Instruction A:
Find every line in the records that contains the string "construction", and copy each of those lines in full.

Text to read:
Brief U.S. Carbon Regulation History – Most Countries approved the 1997 Kyoto Protocol, which reduces signatory Developed Countries’ CO2 emissions up to 80-90% in calendar year (CY) 2050.  Even though the U.S. participated in developing the Kyoto Protocol, the Senate overwhelming rejected (95-0) the Protocol due to exempting China and India from CO2 reductions and possible negative U.S. economy impacts. 

The House of Representatives passed the American Clean Energy and Security Act (ACES, 2009).  ACES would reduce U.S. CO2 by 83% in CY2050 (CY2005 basis) and was advocated as being critical to transitioning the U.S. from fossil fuels to ‘affordable’ and clean renewable energy.  The EPA/CBO estimated the average Household cost of $150-200/yr. for ACES compliance.  The Senate did not address ACES or similar bills.

Potential ACES U.S. Carbon Emission Impacts – If the Senate-President approved ACES 2009 U.S. CO2 emissions would possibly be reduced to 1020 million metric tons per year (MMT/yr.) by CY2050.  Accomplishing this reduction requires major changes to current U.S. primary fuels mix and consumption.  In CY2011 coal/petroleum/natural gas fossil fuels accounted for 1870/2300/1300 MMT/yr. respectively of U.S. CO2 emissions.  The ACES 83% reduction target will effectively require eliminating nearly all coal and petroleum consumption, and significant natural gas consumption.  Although limiting U.S. CO2 emissions towards 1020 MMT/yr. may be technically feasible, the effects on the Transportation, Electric, Residential, Commercial and Industrial End-use sectors, and the overall economy could be very problematic if reductions are not carefully planned and managed.

Excerpted records:
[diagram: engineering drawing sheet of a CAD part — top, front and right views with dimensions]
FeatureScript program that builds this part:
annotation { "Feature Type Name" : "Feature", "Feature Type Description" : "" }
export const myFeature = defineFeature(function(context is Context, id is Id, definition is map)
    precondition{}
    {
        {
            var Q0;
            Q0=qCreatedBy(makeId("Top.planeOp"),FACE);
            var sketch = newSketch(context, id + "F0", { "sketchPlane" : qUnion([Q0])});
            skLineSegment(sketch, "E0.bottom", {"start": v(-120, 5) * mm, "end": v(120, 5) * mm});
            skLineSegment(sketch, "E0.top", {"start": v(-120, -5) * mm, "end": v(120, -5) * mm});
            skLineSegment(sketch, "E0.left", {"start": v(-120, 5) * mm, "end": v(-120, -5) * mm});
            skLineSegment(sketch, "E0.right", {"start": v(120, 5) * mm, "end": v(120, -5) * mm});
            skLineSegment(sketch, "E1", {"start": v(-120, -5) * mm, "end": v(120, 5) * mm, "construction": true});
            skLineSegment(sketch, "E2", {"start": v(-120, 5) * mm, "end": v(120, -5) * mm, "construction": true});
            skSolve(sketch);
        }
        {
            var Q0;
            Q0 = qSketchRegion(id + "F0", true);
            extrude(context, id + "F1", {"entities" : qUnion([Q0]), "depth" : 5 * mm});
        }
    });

Instruction B:
Continue the passage on U.S. carbon regulation from its last sentence.

Result A:
            skLineSegment(sketch, "E1", {"start": v(-120, -5) * mm, "end": v(120, 5) * mm, "construction": true});
            skLineSegment(sketch, "E2", {"start": v(-120, 5) * mm, "end": v(120, -5) * mm, "construction": true});

Result B:
The major weakness of ACES is that the (EIA) projected CO2 reductions do not directly achieve the 83% reduction target.  Full compliance required purchasing substantial foreign carbon credits.  This carbon credit compliance strategy could significantly compromise actually reducing future CO2 emissions and mitigating possible climate change impacts.

Reasonable Actions to Possibly Reduce U.S. Carbon Emissions by up to 83% – The following lists rational actions to substantially reduce future U.S. CO2 emissions by CY2050.  Key assumptions: CYs 2011-2050 energy consumption growth is totally offset by increased efficiency improvements and no carbon credits are used.  Data sources are primarily EIA MER annual totals or averages.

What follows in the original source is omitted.